-------- SOURCE INFORMATION

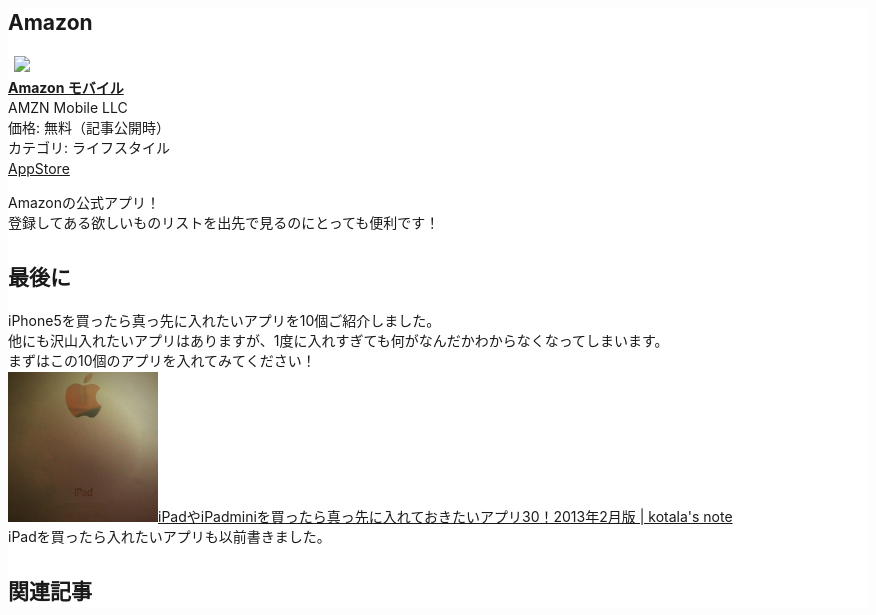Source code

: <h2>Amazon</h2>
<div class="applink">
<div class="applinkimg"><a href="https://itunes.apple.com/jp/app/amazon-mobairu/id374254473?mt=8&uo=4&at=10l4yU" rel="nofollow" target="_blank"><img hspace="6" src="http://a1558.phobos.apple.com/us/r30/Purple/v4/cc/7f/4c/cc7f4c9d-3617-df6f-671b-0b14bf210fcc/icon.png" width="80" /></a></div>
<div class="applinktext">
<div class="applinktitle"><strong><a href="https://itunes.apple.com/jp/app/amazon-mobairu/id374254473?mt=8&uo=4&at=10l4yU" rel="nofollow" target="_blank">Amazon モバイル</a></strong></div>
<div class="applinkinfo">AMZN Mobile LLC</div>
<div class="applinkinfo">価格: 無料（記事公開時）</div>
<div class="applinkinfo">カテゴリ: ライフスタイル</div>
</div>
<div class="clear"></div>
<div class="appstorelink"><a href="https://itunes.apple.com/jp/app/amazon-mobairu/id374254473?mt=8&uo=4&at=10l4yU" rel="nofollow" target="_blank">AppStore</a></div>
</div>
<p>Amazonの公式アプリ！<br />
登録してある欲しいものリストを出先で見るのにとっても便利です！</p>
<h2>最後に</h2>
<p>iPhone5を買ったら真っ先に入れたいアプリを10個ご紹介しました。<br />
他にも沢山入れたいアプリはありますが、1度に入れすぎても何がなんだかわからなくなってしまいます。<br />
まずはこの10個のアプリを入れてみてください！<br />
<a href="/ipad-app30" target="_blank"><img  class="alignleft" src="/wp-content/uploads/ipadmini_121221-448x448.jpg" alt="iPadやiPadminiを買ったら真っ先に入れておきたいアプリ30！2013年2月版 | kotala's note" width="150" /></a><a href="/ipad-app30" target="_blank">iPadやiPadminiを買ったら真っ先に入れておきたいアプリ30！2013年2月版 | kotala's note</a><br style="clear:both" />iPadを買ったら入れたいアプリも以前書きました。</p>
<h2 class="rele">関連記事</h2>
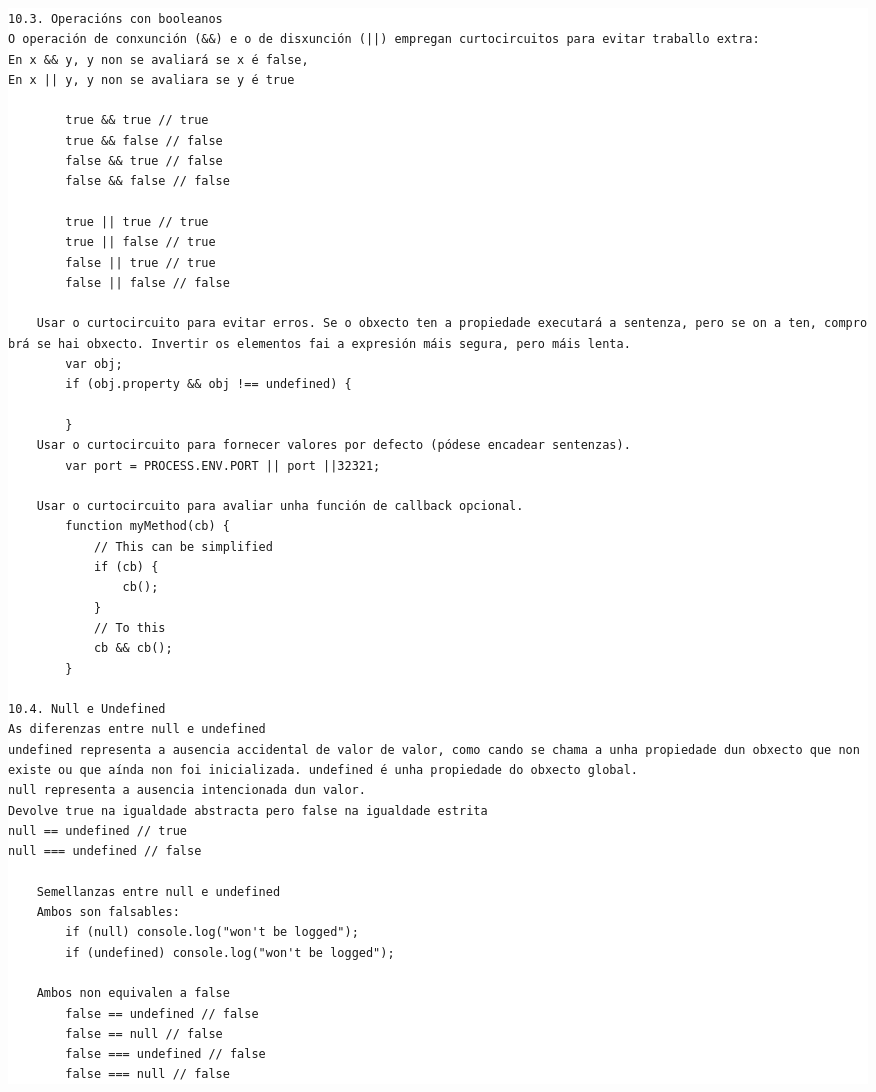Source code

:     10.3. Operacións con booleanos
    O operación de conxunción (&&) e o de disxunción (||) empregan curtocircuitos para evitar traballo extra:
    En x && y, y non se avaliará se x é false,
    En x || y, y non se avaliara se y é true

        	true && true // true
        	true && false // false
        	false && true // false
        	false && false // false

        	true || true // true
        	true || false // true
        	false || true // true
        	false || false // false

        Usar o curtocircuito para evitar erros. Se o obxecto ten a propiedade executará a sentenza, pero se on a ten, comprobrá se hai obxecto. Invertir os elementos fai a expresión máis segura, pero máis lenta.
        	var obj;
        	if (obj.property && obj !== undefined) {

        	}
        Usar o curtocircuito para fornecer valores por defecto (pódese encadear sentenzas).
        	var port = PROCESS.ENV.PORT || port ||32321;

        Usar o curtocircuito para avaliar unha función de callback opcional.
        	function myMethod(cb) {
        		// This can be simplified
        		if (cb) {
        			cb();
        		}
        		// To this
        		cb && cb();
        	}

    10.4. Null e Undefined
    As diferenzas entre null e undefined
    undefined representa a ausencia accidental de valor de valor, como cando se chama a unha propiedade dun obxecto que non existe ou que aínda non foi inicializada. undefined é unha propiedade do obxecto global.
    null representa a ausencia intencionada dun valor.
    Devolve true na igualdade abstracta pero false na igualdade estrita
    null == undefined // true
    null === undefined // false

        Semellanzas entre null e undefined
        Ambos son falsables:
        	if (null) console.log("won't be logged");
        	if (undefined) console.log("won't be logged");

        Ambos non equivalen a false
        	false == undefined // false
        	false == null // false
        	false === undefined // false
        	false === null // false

----------------
-------- SOURCE INFORMATION

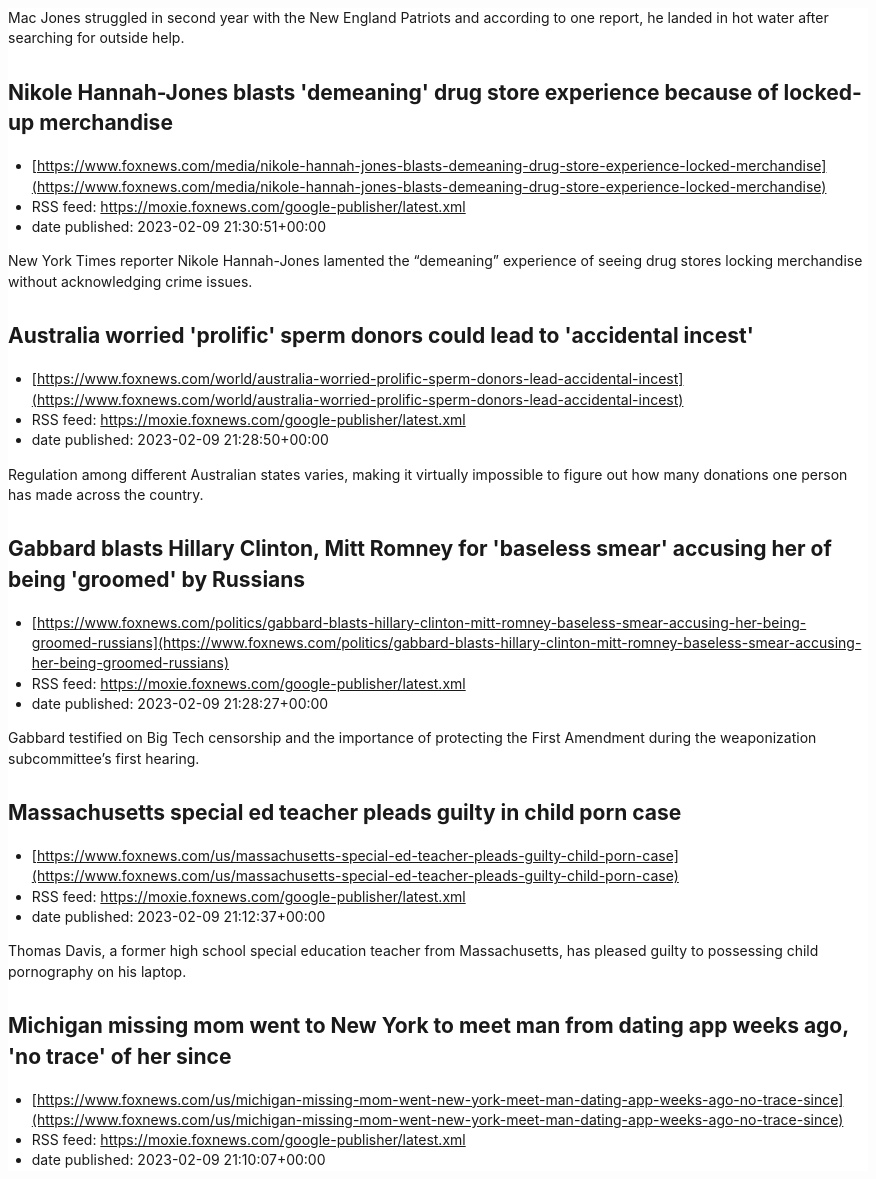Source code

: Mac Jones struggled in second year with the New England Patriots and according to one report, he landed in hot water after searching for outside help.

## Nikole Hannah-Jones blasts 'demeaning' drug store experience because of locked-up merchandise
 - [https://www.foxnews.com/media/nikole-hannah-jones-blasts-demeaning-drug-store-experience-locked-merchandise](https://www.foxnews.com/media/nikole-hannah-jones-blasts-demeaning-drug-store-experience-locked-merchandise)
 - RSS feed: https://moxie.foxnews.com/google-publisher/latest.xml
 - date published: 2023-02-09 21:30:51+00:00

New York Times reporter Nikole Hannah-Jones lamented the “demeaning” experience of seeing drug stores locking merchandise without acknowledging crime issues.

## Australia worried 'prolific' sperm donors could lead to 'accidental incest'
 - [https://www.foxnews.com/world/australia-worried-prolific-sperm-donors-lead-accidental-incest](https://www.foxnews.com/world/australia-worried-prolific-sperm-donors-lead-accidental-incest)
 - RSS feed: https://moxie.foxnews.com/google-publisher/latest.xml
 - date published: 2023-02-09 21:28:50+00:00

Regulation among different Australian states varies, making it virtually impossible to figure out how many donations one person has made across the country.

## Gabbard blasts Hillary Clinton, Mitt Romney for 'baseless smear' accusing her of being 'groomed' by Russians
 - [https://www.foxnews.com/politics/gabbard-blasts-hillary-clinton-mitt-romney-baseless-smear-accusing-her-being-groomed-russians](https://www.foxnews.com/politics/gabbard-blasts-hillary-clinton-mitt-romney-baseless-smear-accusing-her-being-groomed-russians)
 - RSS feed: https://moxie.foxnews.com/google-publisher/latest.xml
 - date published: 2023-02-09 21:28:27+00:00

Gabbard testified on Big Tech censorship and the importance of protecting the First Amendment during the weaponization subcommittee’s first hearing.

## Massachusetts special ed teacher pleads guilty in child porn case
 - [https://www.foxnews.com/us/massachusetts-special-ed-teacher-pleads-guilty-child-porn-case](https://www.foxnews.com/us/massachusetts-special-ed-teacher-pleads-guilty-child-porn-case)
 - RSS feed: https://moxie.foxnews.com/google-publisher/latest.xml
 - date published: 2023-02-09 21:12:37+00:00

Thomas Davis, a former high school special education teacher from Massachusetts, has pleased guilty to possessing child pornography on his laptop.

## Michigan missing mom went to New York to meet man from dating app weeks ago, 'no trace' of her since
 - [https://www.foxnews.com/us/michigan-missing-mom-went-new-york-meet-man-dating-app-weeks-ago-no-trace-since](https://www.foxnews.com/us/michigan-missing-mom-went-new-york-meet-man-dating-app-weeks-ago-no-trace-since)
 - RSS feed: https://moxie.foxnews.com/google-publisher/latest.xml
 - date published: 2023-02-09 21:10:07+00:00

----------------

_PROBLEM DETAILS_.
All lines of the data that hold "donors" need to be copied.

_OUTPUT_.
## Australia worried 'prolific' sperm donors could lead to 'accidental incest'
 - [https://www.foxnews.com/world/australia-worried-prolific-sperm-donors-lead-accidental-incest](https://www.foxnews.com/world/australia-worried-prolific-sperm-donors-lead-accidental-incest)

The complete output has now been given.